What's in a Civet? Part III
Today is the day. Civet de canard pour deux day. So far I have spent about 10 minutes preparing the marinade on the first day, braised the meat on the second day which took about 20 minutes actually in the kitchen but three hours in the oven, and then today, which is also another 40 minutes. If you have guests coming, prep everything before they arrive, and then you can spend more time with them as you finish.
- Remove the casserole from the refrigerator. Note that the fat has risen to the top and congealed there. Take a small spoon and remove the congealed fat. Defatting your civet de canard will make it more digestible and the sauce more silky at the end. Don't skip this step.

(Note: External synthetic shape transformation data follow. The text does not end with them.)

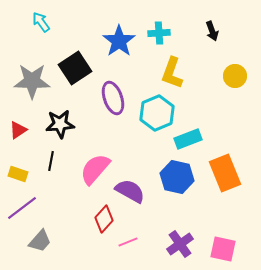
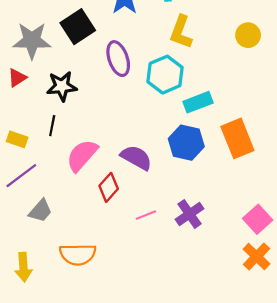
red triangle: (18, 130) -> (17, 78), moved
pink semicircle: (95, 169) -> (82, 155), moved
pink line: (128, 242) -> (146, 215), moved
pink square: (223, 249) -> (258, 219), moved, turned 36

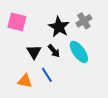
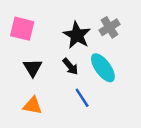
black triangle: (34, 52) -> (33, 68), moved
blue line: (47, 75) -> (82, 98), moved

- Slowly heat the stew until all of the gelatinized parts have liquified, remove the duck and reserve. Using a chinois, strain the sauce into a bowl, and push down on the roasted vegetable to extract all of the juice. Transfer the sauce to a small saucepan, you should have about 2 1/2 cups. The vegetables in the chinois which have roasted with the duck should at this point take a bow and leave the stage. They will no longer play a role in this dish. (you decide what becomes of them...)

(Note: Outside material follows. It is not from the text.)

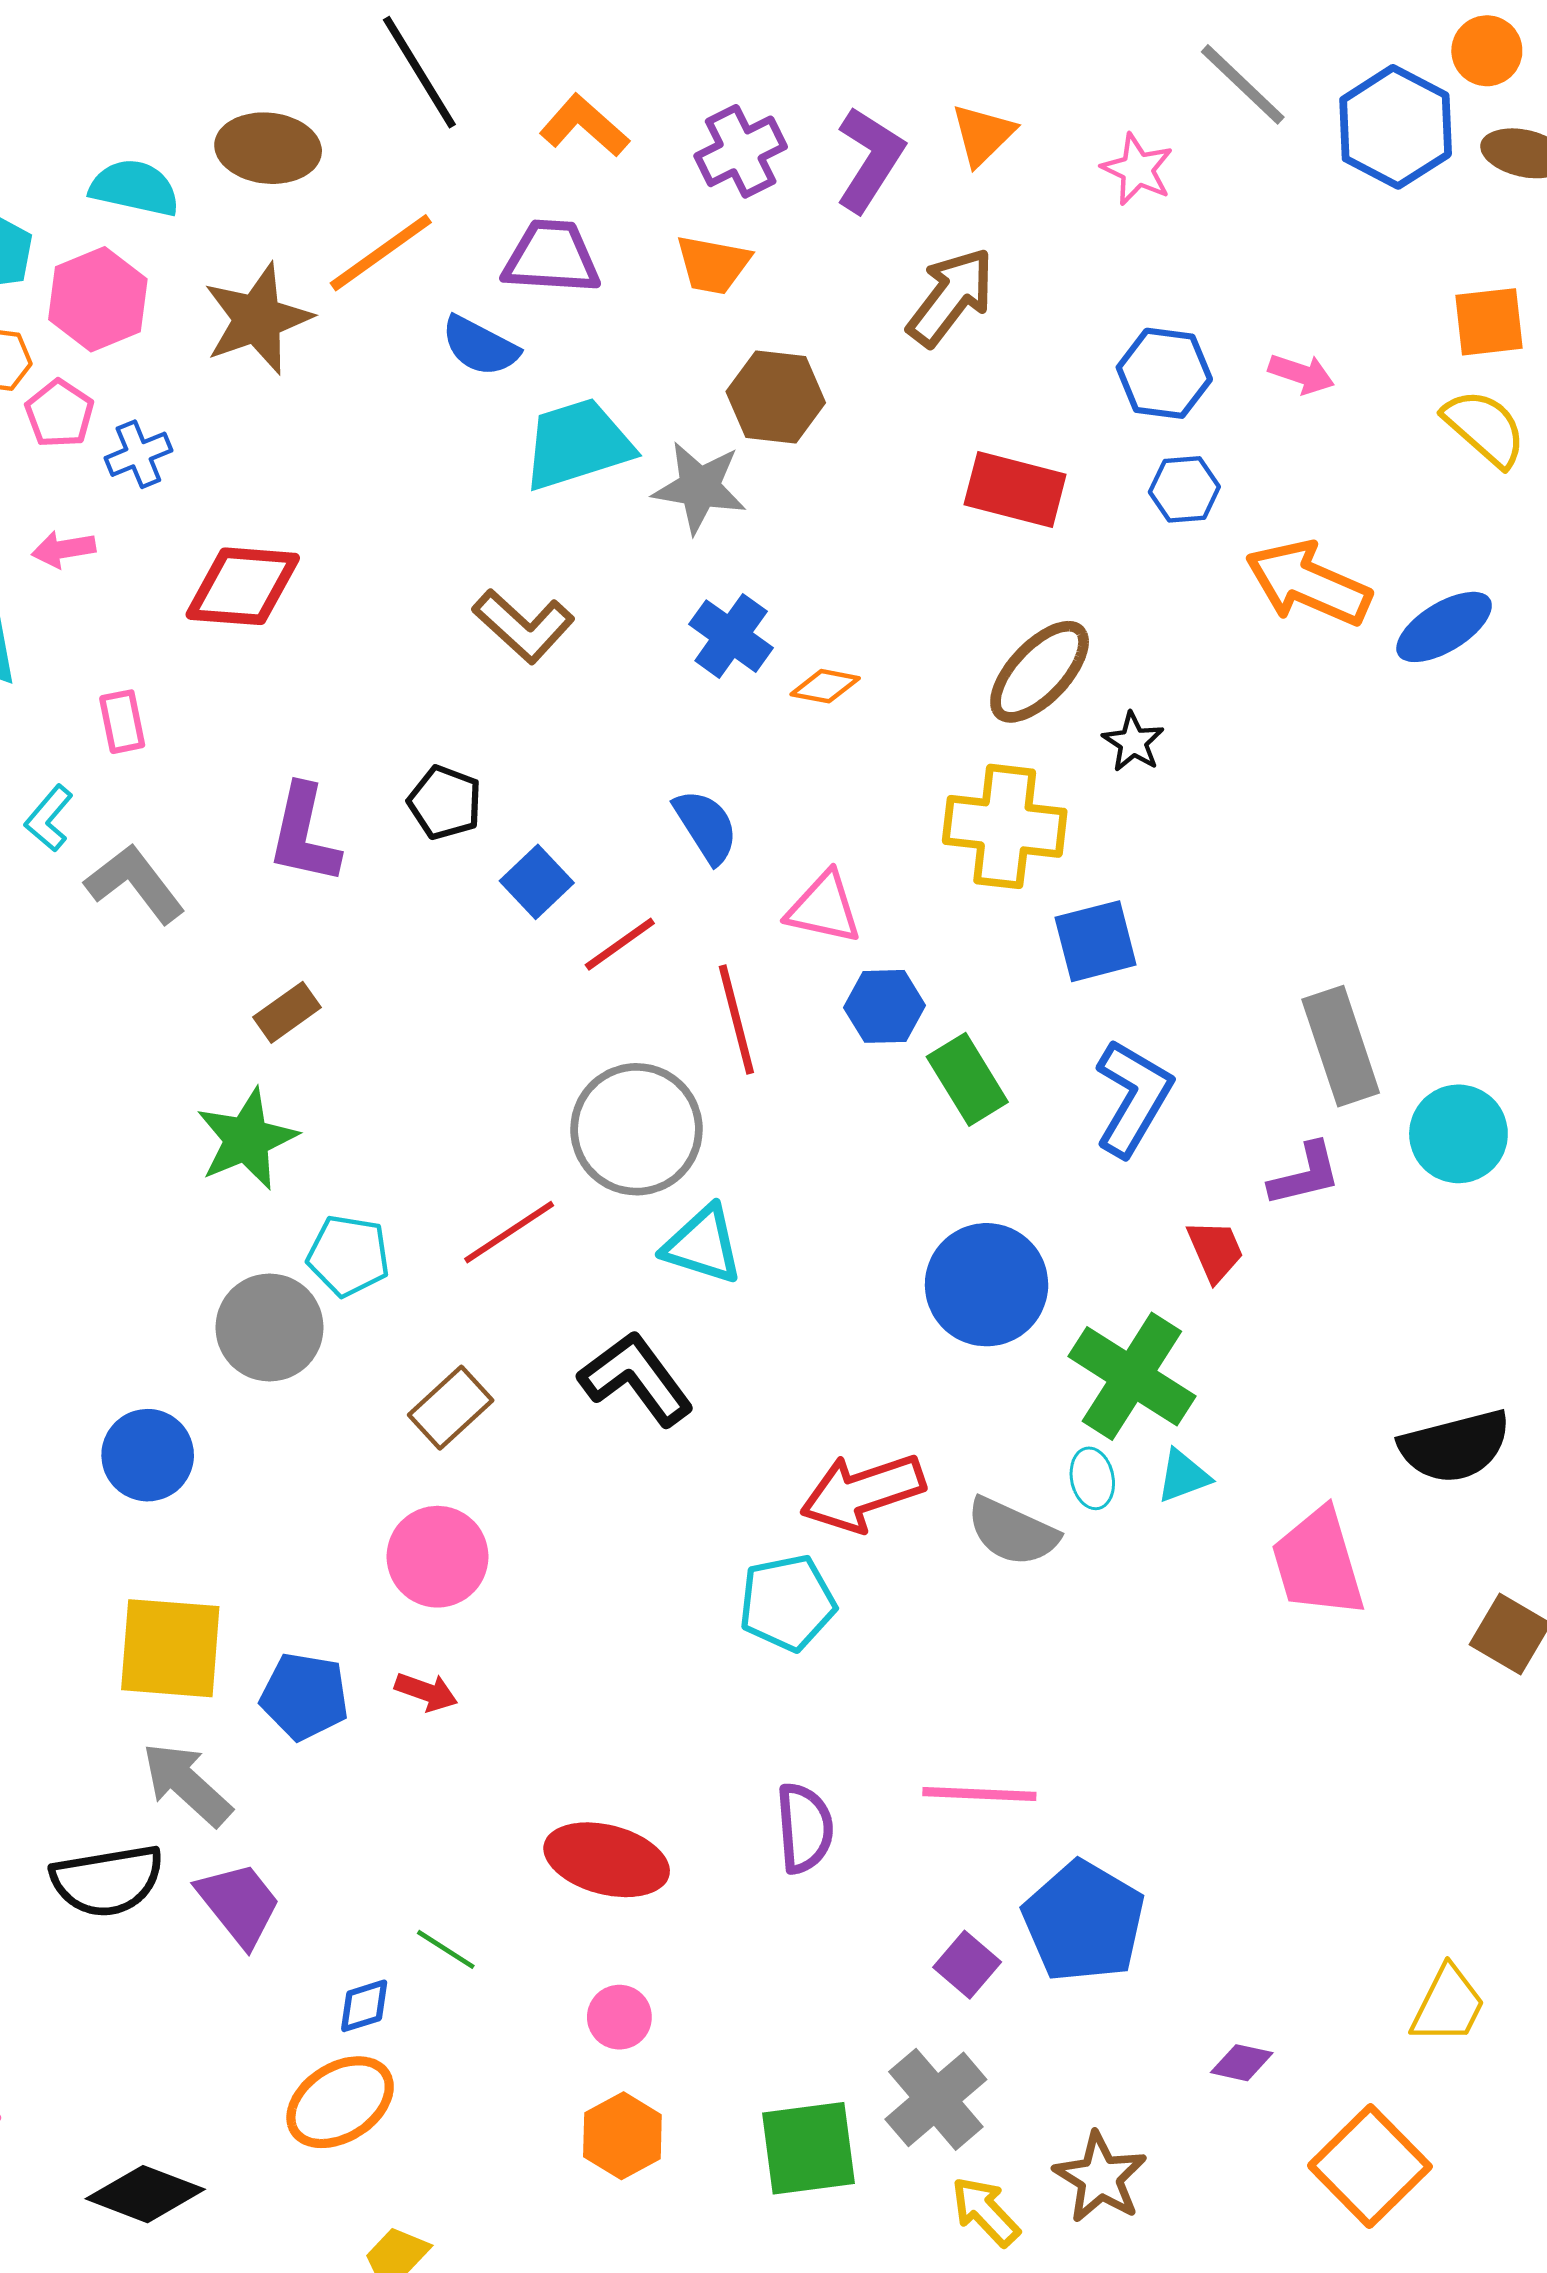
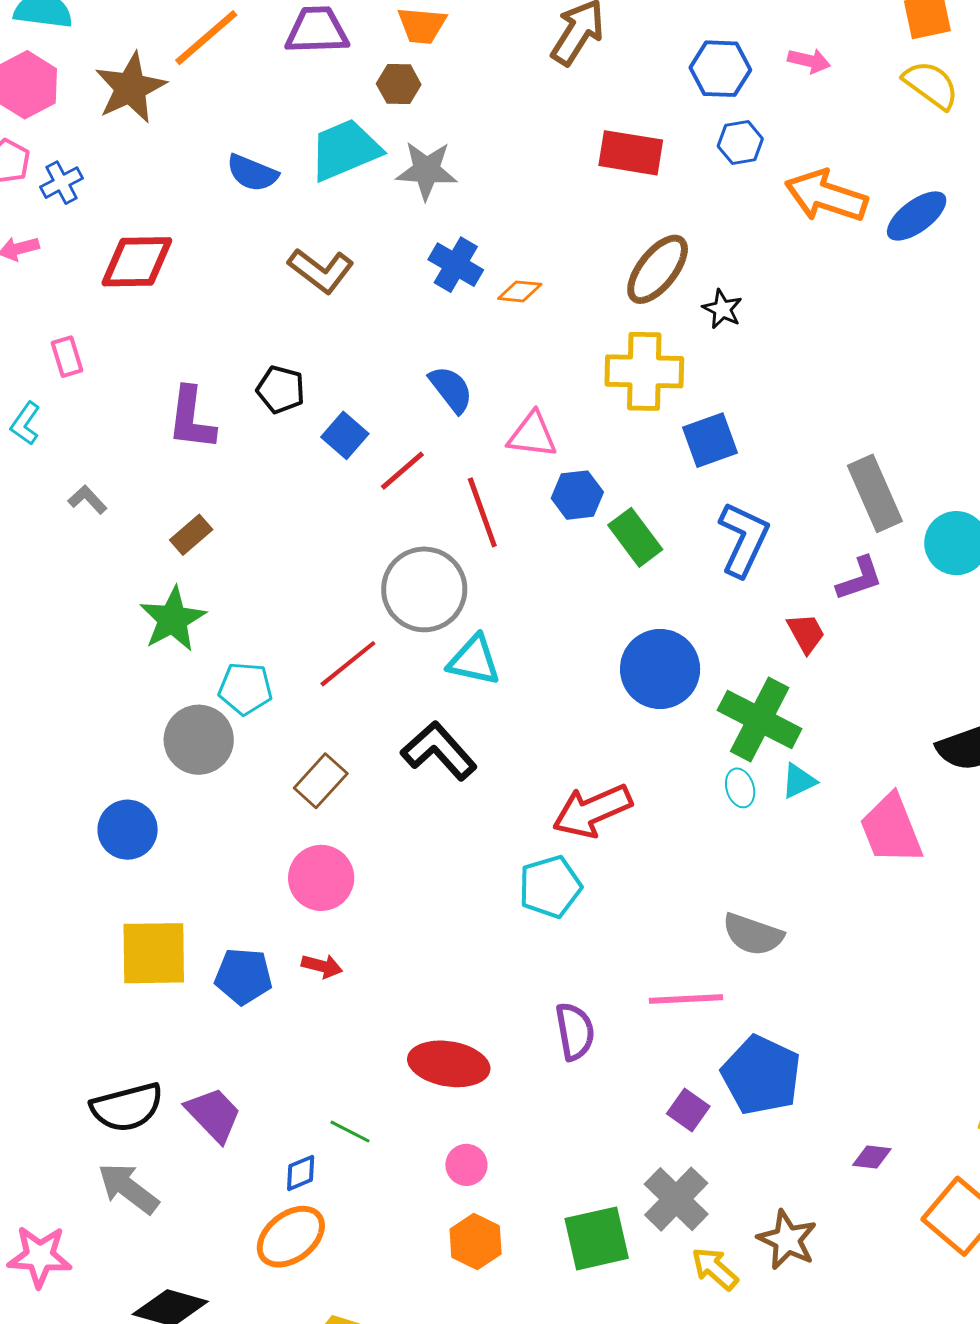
blue semicircle: (480, 346) -> (252, 173), moved
brown hexagon: (776, 397) -> (399, 84), moved, size x0.7
gray L-shape: (135, 884) -> (88, 500), moved, size x0.6
gray semicircle: (1012, 1532) -> (753, 934), moved
gray arrow: (187, 1784) -> (128, 1188), moved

Return the casserole containing the sauce to the hot burner, and then pull it halfway off so that the heat only hits one side of the pan. This will allow any impurities circulate and rise to one area of the sauce as it boils. Skim the top regularly for 5 minutes. Your sauce should reduce in this time to about 2 cups.
- While your sauce is reducing, as you periodically skim the sauce, clean the rest of your cepes, cut them into rather large chunks and cut the quetsche plums in half. You can work up to this point in advance of your guests arriving.
- 20 minutes before serving time, heat up a little bit of duck fat or butter in a skillet over medium high heat and add the cepe mushrooms, tossing and pushing them around turning the edges brown until they soften and release their juice. This will take about 3 minutes.
- Press the plums, flesh side down, into the skillet in between the mushrooms. Cover the skillet, turn the heat to low, and let them cook without disturbing for about 5 minutes. (have a martini!)
- Place the duck legs onto the mushrooms and plums, and let them steam in the plum juice for 15 minutes over low heat. (in 15 minutes, you will serve this dish.)
- Heat up the sauce again to a simmer, and give it one last skim. With a hand blender, puree the duck liver with 1 tablespoon of Armagnac. Add a ladle of hot sauce to the liver, blend again, and repeat.
Transfer the duck liver/armagnac blend to the sauce. You want to heat it up without boiling it, because if it boils, the liver will coagulate and the sauce will seperate. Think of it as a sauce hollanaise. Very gentle heat and lots of stirring, take it off just as it begins to steam and thicken. Adjust seasoning and add salt only if necessary, remember, you braised the duck legs with cured ham, you most likely won't need any salt. Add lemon juice to brighten the flavor.
- Arrange mushrooms, plums, and duck legs on heated plates, nappe generously with the sauce, and serve immediately.
This dish is worth the wait for sure. People won't know what hit them.